We then took the kids backstage - calling them VIP - but backstage was nothing like it was in our day. We opened the side door and found ourselves not in the short hallway separating the choir room from the two dressing rooms, but in a long school corridor with classrooms everywhere. A student, still in her actor's makeup but now wearing a Beauty & the Beast t-shirt, pointed us in the right direction. Soon, we found ourselves in that very choir room I knew so well, which still opened up into the wings of the stage.
More memories. This is where pre-show excitement electrified the air, where we were shhhhhhed a million times, where girls did the boys' make-up (especially the boys we liked), where twenty-second costume changes were somehow managed in ten. Many arguments broke out in that room, and so did many make-out sessions. It's a magical room.
We entered the wings and walked onto the stage.
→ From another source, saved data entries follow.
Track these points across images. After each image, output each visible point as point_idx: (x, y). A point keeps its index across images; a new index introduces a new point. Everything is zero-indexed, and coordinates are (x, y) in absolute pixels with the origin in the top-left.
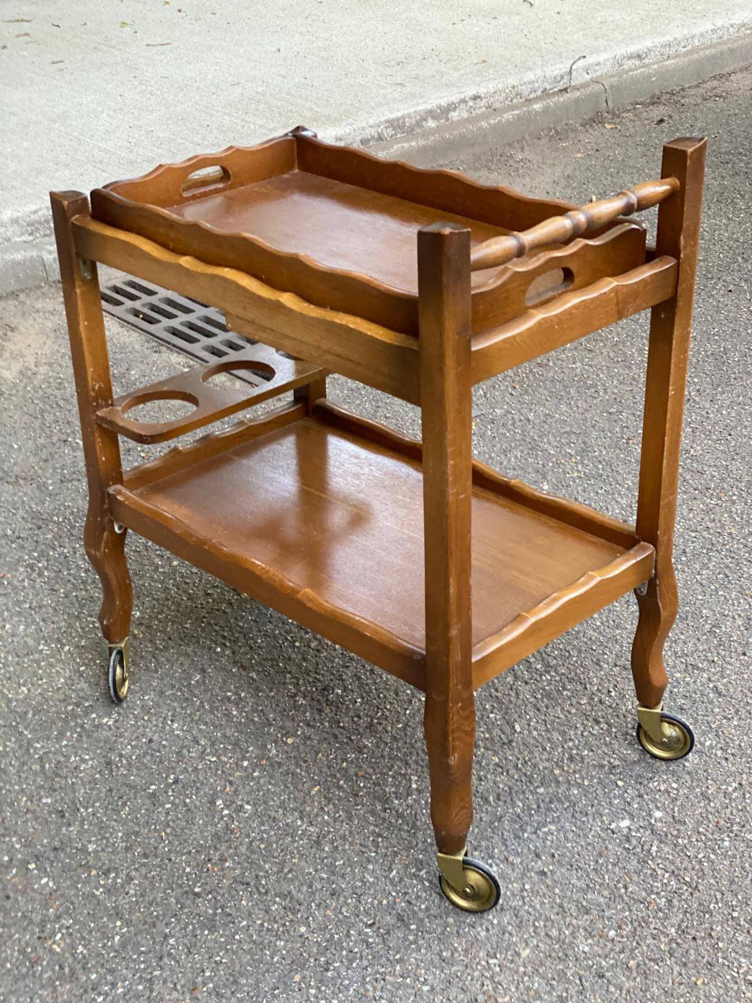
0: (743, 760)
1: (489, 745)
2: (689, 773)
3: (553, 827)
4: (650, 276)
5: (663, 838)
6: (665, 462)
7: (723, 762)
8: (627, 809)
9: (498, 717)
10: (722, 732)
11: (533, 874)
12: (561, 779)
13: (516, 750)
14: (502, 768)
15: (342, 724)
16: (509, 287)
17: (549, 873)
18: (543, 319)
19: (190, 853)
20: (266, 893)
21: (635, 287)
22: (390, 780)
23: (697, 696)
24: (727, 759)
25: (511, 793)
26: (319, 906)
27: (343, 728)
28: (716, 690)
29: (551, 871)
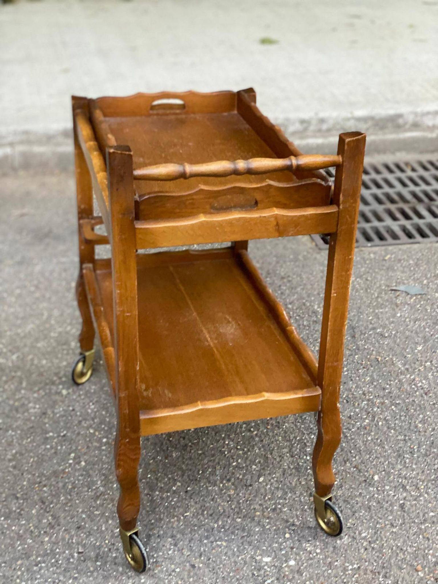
0: (376, 554)
1: (236, 483)
2: (334, 547)
3: (224, 544)
4: (310, 214)
5: (281, 578)
6: (328, 338)
7: (362, 550)
8: (277, 552)
9: (257, 469)
10: (381, 532)
11: (188, 564)
12: (256, 518)
13: (249, 492)
14: (230, 498)
15: (171, 439)
16: (195, 197)
17: (197, 568)
18: (205, 221)
19: (34, 475)
20: (48, 512)
21: (295, 218)
22: (166, 479)
23: (386, 505)
24: (366, 549)
25: (221, 515)
26: (65, 530)
27: (171, 441)
28: (402, 506)
29: (199, 567)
Devon joked that she could feel our stage ghosts, but silly as it sounds, I kind of felt we could. I saw myself fifteen years younger standing behind that red curtain, with the hush of the audience, the pit band playing, all of us making silent, exaggerated faces to warm up, noiselessly shaking out our hands and arms to build up the energy, and waiting for that breathless moment when the curtains would be pulled and the full bright lights would blind us and we would turn into fiction.
As I watched our kids run around the stage, making lots of noise, and trying to climb all over the set (which we put an instant stop to), I wondered what passions they will discover as they grow and what experiences they will remember years later. I wondered where each will end up, and if they will have high school memories worth returning back for.
I may find it extremely difficult being back in my home town again after so many years away, but one thing I can say without reservation is that I have a lot of great memories of this place that have been worth revisiting.